HARD VS EASY MONEY AND STORE-VALUE
“Easy money refers to money whose quantity is easy to increase, in case there is an increase in demand for it. So, if people move toward using copper as money, it is very easy for copper miners to increase the supply and bring the price back down, which will hurt the people who used copper as the store of value for their savings. So, copper is bad as a store of value, because it’s easy to produce in response to an increase in demand.
Gold, on the other hand, is hard money because even if the price of Gold goes up a lot, it is very hard for Gold miners to increase the supply of gold in the world. It is hard to bring the value down. Therefore, gold serves as a good store of value in the long run. It’s a much better store of value than other forms of money over time.”
For those new to commodities, store value by definition is “any form of commodity, asset, or money that has value and can be stored and retrieved over time. Possessing a store of value is an underlying basis for any economic system, as some medium is necessary for a store of value in order for individuals to engage in the exchange of goods and services.” To put it simply, limited supply is highly likely to result in steady prices, more or less. Come to think of it, isn’t that why in times of financial turbulence most investors flock to their safe-haven?
THE CORRELATION WITH BITCOIN
Just like Gold, Bitcoin is more-or-less safe in the fortress of its supply (or lack of). Saifedean Ammous further validates this saying, “Bitcoin’s supply is also strictly limited. There will only ever be 21 million Bitcoins. And the code that controls the issuing of the Bitcoins is decentralized among thousands, tens of thousands of nodes that operate the Bitcoin software.
And if it were to change, it would need the majority agreement of everybody involved. Since everybody involved has an interest in maintaining the monetary policy in a way that maintains the value of the money, it is highly unlikely that we’re going to witness any change in the monetary policy.
Even technical changes, like changing the block size or various parameters, have been almost impossible to make in Bitcoin.” New to the techy side of Cryptos? My article ‘Bitcoin – Double Spending And Mining Explained’ covers the basics.

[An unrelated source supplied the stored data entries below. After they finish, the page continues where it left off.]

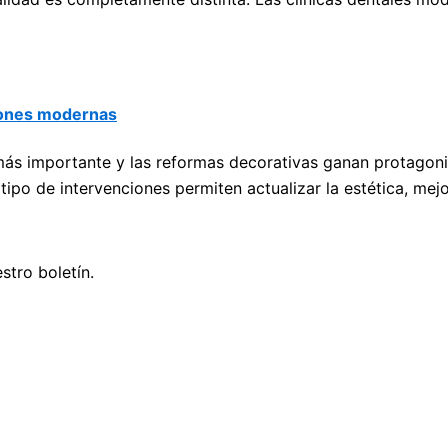
iones modernas
ez más importante y las reformas decorativas ganan protago
tipo de intervenciones permiten actualizar la estética, mejo
stro boletín.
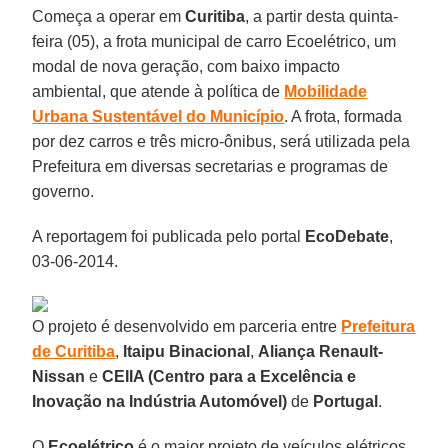
Começa a operar em
Curitiba
, a partir desta quinta-
feira (05), a frota municipal de carro Ecoelétrico, um
modal de nova geração, com baixo impacto
ambiental, que atende à política de
Mobilidade
Urbana Sustentável do Município
. A frota, formada
por dez carros e três micro-ônibus, será utilizada pela
Prefeitura em diversas secretarias e programas de
governo.
A reportagem foi publicada pelo portal
EcoDebate
,
03-06-2014.
O projeto é desenvolvido em parceria entre
Prefeitura
de Curitiba
,
Itaipu Binacional
,
Aliança Renault-
Nissan
e
CEIIA (Centro para a Excelência e
Inovação na Indústria Automóvel)
de
Portugal
.
O
Ecoelétrico
é o maior projeto de veículos elétricos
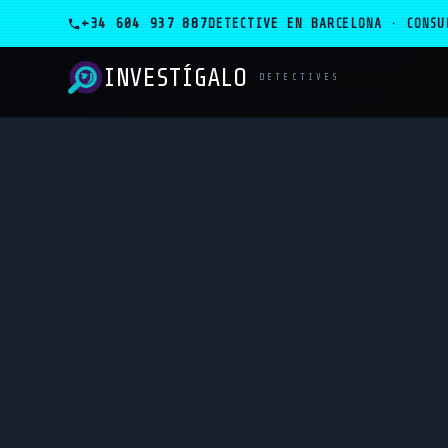
+34 604 937 887
DETECTIVE EN BARCELONA · CONSU
INVESTÍGALO
_
DETECTIVES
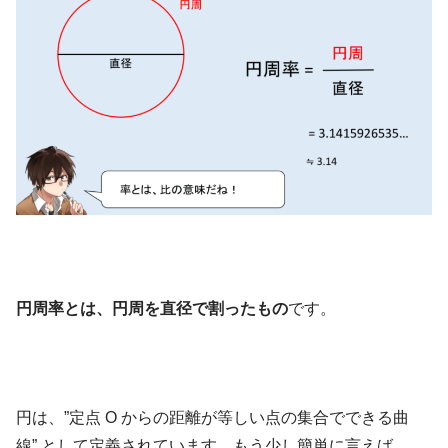
円周率とは、円周を直径で割ったもの
です。
円は、”定点 O からの距離が等しい点の集合でできる曲
線” として定義されています。もう少し簡単に言えば、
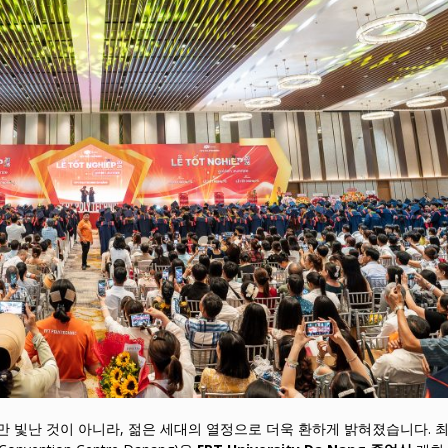
로만 빛난 것이 아니라, 젊은 세대의 열정으로 더욱 환하게 밝혀졌습니다. 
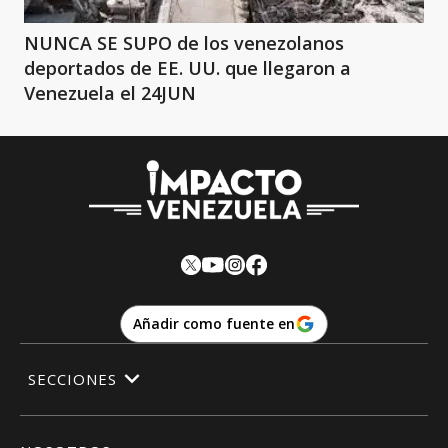
NUNCA SE SUPO de los venezolanos
deportados de EE. UU. que llegaron a
Venezuela el 24JUN
Añadir como fuente en
SECCIONES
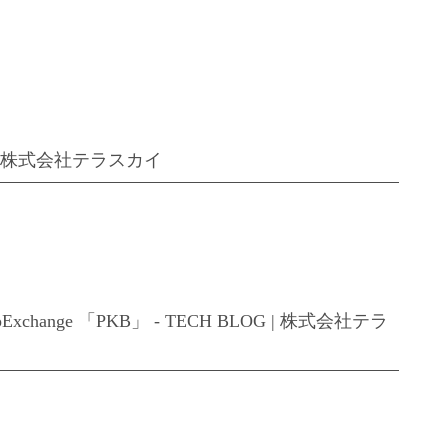
G | 株式会社テラスカイ
ange 「PKB」 - TECH BLOG | 株式会社テラ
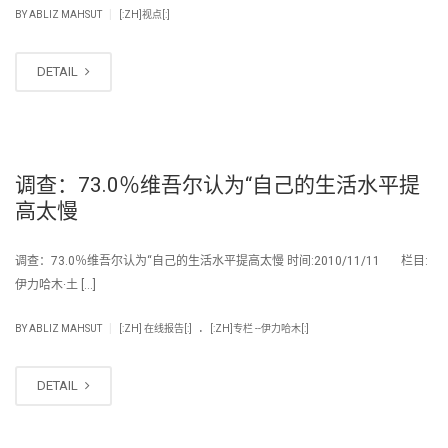
|
BY
ABLIZ MAHSUT
[:ZH]视点[:]
DETAIL
调查：73.0％维吾尔认为“自己的生活水平提
高太慢
调查：73.0％维吾尔认为“自己的生活水平提高太慢 时间:2010/11/11 栏目:
伊力哈木·土 […]
.
|
BY
ABLIZ MAHSUT
[:ZH] 在线报告[:]
[:ZH]专栏 --伊力哈木[:]
DETAIL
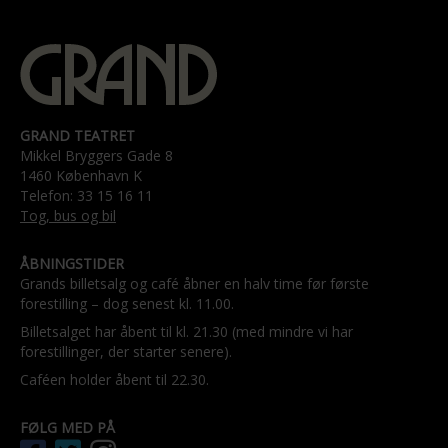
GRAND TEATRET
Mikkel Bryggers Gade 8
1460 København K
Telefon: 33 15 16 11
Tog, bus og bil
ÅBNINGSTIDER
Grands billetsalg og café åbner en halv time før første
forestilling – dog senest kl. 11.00.
Billetsalget har åbent til kl. 21.30 (med mindre vi har
forestillinger, der starter senere).
Caféen holder åbent til 22.30.
FØLG MED PÅ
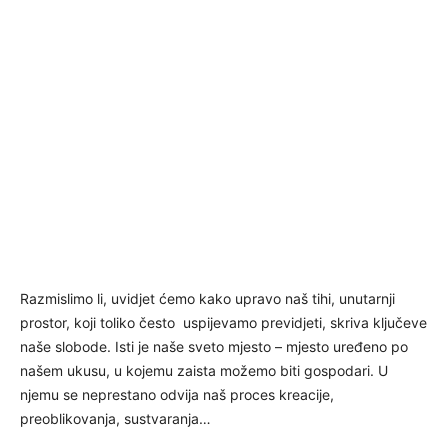
Razmislimo li, uvidjet ćemo kako upravo naš tihi, unutarnji
prostor, koji toliko često uspijevamo previdjeti, skriva ključeve
naše slobode. Isti je naše sveto mjesto – mjesto uređeno po
našem ukusu, u kojemu zaista možemo biti gospodari. U
njemu se neprestano odvija naš proces kreacije,
preoblikovanja, sustvaranja…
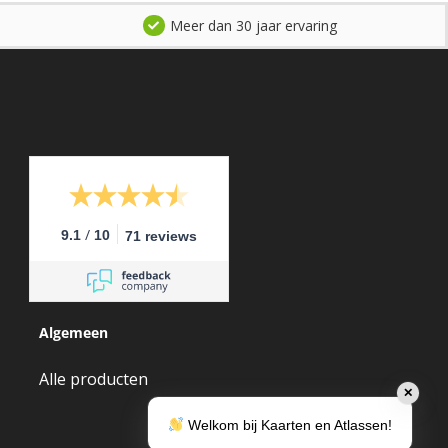
Meer dan 30 jaar ervaring
/
9.1
10
71 reviews
Algemeen
Alle producten
✕
Welkom bij Kaarten en Atlassen!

Saifedean Ammous went on to add that he believes “is an enormously important innovation because it has many good properties that Gold doesn’t have. It’s very easy to send across the world very quickly, and it’s much harder to confiscate than Gold. Therefore, the possibilities are exciting for people who believe in the importance of sound money for society.”
He concluded that he thinks “this is no coincidence. What the Gold standard allowed people to do is to have a store of value that would maintain its value in the future. And that gave people a low time preference, that gave people the incentive to think of the long term, and that made people want to invest in things that would pay off over the long term.”
Now, this not to say that Bitcoin is there yet, but as we previously said, it seems to be headed towards that direction, with a few detours here and there. These detours have been heavily criticized while backstage bankers, payment networks and central banks alike are trying to figure out how to apply blockchain to their own payment systems and currencies.
There’s no denying that the short price squeezes suggest fluctuating sentiment towards Bitcoin, but the fact of the matter is that as Bitcoin began its recent reversal-rally, the Bears had to close their short positions, which perhaps accounts for a significant portion of the 40% surge. BTC is now lingering around the $9K handle, up from today’s market open.
To round it up, April has been the best month for Cryptos since the great fall, the question that remains is, will this persist until we reach and surpass old records? Or were the Bulls too quick to cheer? Stay tuned as we follow Bitcoin’s journey through the financial markets.
This article is for educational and informative purposes only and should not be considered as investment or trading advice.